Closed anjackson closed 5 years ago
Short term, reverting that change is the best idea: https://github.com/ukwa/ukwa-heritrix/commit/95bff9d5cf6c1da70ab81dbe7ad5c3b3a2ab09cc
(This only means that any URLs that were guessed/inferred while processing an out-of-scope URL will get enqueued with an overly-conservative politeness delay, which is acceptable).
Not sure what to do.
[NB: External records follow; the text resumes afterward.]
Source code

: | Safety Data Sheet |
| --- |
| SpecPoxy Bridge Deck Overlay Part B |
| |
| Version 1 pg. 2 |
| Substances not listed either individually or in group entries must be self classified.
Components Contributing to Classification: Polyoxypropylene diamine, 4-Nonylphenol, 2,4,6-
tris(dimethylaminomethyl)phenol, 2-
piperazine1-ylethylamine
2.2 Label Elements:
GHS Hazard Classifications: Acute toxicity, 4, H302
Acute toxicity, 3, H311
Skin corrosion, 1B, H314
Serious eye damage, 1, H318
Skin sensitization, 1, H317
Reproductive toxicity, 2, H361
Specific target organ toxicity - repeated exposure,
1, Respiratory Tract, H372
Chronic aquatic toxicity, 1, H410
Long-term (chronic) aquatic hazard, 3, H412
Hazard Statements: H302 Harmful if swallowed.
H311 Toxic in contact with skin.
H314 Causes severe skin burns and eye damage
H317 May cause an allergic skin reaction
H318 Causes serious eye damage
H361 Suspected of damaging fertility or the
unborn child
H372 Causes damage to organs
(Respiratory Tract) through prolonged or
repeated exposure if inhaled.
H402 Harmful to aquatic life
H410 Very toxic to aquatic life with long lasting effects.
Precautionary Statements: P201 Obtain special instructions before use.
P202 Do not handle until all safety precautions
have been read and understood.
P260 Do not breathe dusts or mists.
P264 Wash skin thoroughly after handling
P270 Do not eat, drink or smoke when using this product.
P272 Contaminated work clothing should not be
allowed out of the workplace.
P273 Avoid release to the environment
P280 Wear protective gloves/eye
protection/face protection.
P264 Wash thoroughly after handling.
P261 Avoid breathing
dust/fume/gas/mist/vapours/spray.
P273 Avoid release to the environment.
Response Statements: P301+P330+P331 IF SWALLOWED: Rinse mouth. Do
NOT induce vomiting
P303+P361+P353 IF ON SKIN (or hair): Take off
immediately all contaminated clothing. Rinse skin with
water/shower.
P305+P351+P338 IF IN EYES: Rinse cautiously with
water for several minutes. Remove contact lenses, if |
One option would be to split DispositionProcessor
so that it's less of a 'do all the bits and bobs at the end' and instead a processor sequence UpdateRobotsTxt
SetCrawlDelay
TallyConnectionErrors
CheckForcedRetirement
. However, this latter option will break sheet-based overrides, which is find for us, I guess.
Simplest modification to make for now is to make a new DispositionProcessor
class that is the same as the core one, but that ignores -5000 OUT OF SCOPE
events when considering updating robots.txt
.
Implemented a modified disposition processor: https://github.com/ukwa/ukwa-heritrix/commit/bd497b605e7652fe15509a1b507dd85ab78690ac
I modified the crawler to skip to the DispositionProcessor rather than to the end of the disposition chain, so that it would get the crawl delay right.
However, this also means
-5000
robots.txt events invalidate the robots.txt records and lead to lots of-61
events. This causes this issue to return. So, need to modify the crawler to make this more reliable.